The access to safe, efficient and convenient means of payment is essential also in a digitalised world. But how can this be achieved when various groups respond differently to innovation?
The panel ‘Financial and technological inclusion in retail payment: Consumers in a digitalised world’ was chaired by Inge van Dijk, Director Payments & Market Infrastructure, De Nederlandsche Bank, and was composed of:
- Anne-Sophie Parent, Former Secretary General, AGE Platform Europe
- Julien Delamorte, Chief Executive Officer, Handsome
- Colleen Dube, Chief Executive Officer, Irish National Adult Literacy Agency
- Weiwen Zhong, Product Area Lead, ING
- Elin Wihlborg, Professor Political Science, Linköping University, Sweden
When asked about the key hurdle for seniors to continue handling daily tasks on their own such as making payments digitally, Anne-Sophie Parent stressed that not only older persons but around 40% of the European population face challenges due to a lack of accessibility of digital payment hard and software, low digital skills or fear of falling victim to fraud.
“Instead of decreasing, the group at risk of financial exclusion is growing due to increasing digital payment fraud and social engineering attacks which result in lower trust in electronic payment services not designed for them,” explained Ms. Parent.

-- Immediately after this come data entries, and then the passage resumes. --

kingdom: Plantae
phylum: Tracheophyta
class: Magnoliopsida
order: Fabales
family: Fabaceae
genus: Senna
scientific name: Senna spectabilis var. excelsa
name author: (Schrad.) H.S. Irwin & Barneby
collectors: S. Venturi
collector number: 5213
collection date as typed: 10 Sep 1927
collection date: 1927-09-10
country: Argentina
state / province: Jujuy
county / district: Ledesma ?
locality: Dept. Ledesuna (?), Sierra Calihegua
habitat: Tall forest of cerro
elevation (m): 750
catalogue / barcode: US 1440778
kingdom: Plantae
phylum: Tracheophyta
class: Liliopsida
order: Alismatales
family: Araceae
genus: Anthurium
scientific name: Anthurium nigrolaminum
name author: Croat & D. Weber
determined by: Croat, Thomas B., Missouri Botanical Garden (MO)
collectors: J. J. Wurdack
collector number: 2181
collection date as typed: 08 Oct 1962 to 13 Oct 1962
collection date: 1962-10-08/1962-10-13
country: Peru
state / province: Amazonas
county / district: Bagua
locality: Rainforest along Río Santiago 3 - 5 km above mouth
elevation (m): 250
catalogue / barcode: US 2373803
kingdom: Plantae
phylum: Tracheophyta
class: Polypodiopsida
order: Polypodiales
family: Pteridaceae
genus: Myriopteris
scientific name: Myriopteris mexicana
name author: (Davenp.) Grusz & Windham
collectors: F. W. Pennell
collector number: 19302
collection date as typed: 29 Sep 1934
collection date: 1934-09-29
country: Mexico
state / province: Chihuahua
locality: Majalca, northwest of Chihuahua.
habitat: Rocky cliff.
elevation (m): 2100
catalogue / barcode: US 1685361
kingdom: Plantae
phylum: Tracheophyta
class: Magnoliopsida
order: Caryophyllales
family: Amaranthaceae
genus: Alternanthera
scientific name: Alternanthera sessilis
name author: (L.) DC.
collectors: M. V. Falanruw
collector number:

The panel discussed how to ensure that retail payments are inclusive, and that all citizens can effectively use digital means of payments. Ms. Parent reminded that important work is on-going to align the EU accessibility standards with the European Accessibility Act (EAA) which will apply to banking services as of June 2025. The EAA standards will support financial inclusion of vulnerable groups and will foster innovation in interoperable accessibility solutions, making the EU the best-in-class.
“We recommend that the standard EN 301 549 and other relevant EAA standards are selected for the digital euro to make it inclusive-by-design from its first launch. This should help convince private payments services providers to follow the same approach for their own digital retail payment instruments” concluded Ms. Parent.